Most people are familiar with the CAR, now 360 CQD, system from some of what Keanu Reeves does in the John Wick films but it is based on a real technique originally developed by a police officer/trainer named Paul Castle. It emphasizes weapon retention and speed in close contact situations out to about 10 yards. It looks like it would also work very well for shooting from inside a vehicle. After looking into it a little bit I think I am going to add this to my toolbox when time and money allow.
My original firearms training had some shooting drills from low retention and I taught myself to shoot from high retention in case I encountered a charging attacker. But both these require instinctive shooting without the sights. The CAR system allows use of the sights while still keeping the handgun in close for better retention. It also solves any eye dominance issues you might have allowing lining up the sights with either eye while still keeping both open. It is not a replacement for traditional techniques for longer range shooting but does seem very useful for keeping close targets from getting their hands on your gun or for use in tight spaces.
Has anyone trained on this technique with Jeff Johnsgaard or anyone else?
I was introduced to this few months ago during Defensive Pistol class.
That time it looked interesting, however I got a hard time to use my non dominant side.
After few days I dropped the idea of practicing this, I never found a situation I would need it.
I feel more comfortable with traditional shooting stance and keeping the pistol close to my body.
So either shooting from retention or if sights needed, the pistol is never closer than +/- 1 foot.

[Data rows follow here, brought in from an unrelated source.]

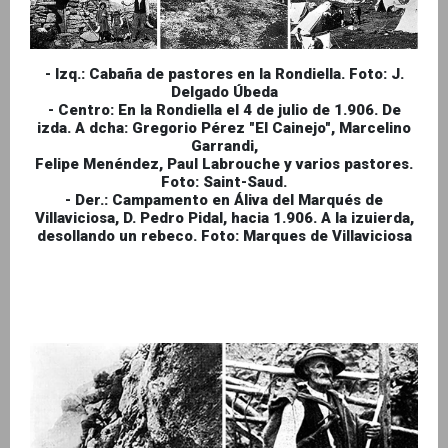
- Izq.: Cabaña de pastores en la Rondiella. Foto: J.
Delgado Úbeda
- Centro: En la Rondiella el 4 de julio de 1.906. De
izda. A dcha: Gregorio Pérez "El Cainejo", Marcelino
Garrandi,
Felipe Menéndez, Paul Labrouche y varios pastores.
Foto: Saint-Saud.
- Der.: Campamento en Áliva del Marqués de
Villaviciosa, D. Pedro Pidal, hacia 1.906. A la izuierda,
desollando un rebeco. Foto: Marques de Villaviciosa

This technique is good when clearing a house, this position allows you to maintain maximum cover and concealment. It is definitely a close combat technique. One should seriously train with this before thinking about trying. Train, practice and be safe!
I have seen this technique several years ago. I have practiced some of the techniques. Some of the techniques are part of other close-quarter defense, too. I believe it can be useful if we ever need to protect ourselves in close-quarter defense. Here are some clips (no pun intended) of the technique.
I train like this about once a week using my Sirt Pistol throughout my home. Low retention, no sighting takes constant training to hit the target within the center torso area.
As others have said, so long as you train your one step to betterment.
That is one thing that interests me with this technique. Being left handed and right eyed I am already using the opposite eye so this position actually feels very natural to me. You use the nose to block the strong side eye which should reduce double image problems with a little practice. I also like the increased retention potential of this compact technique.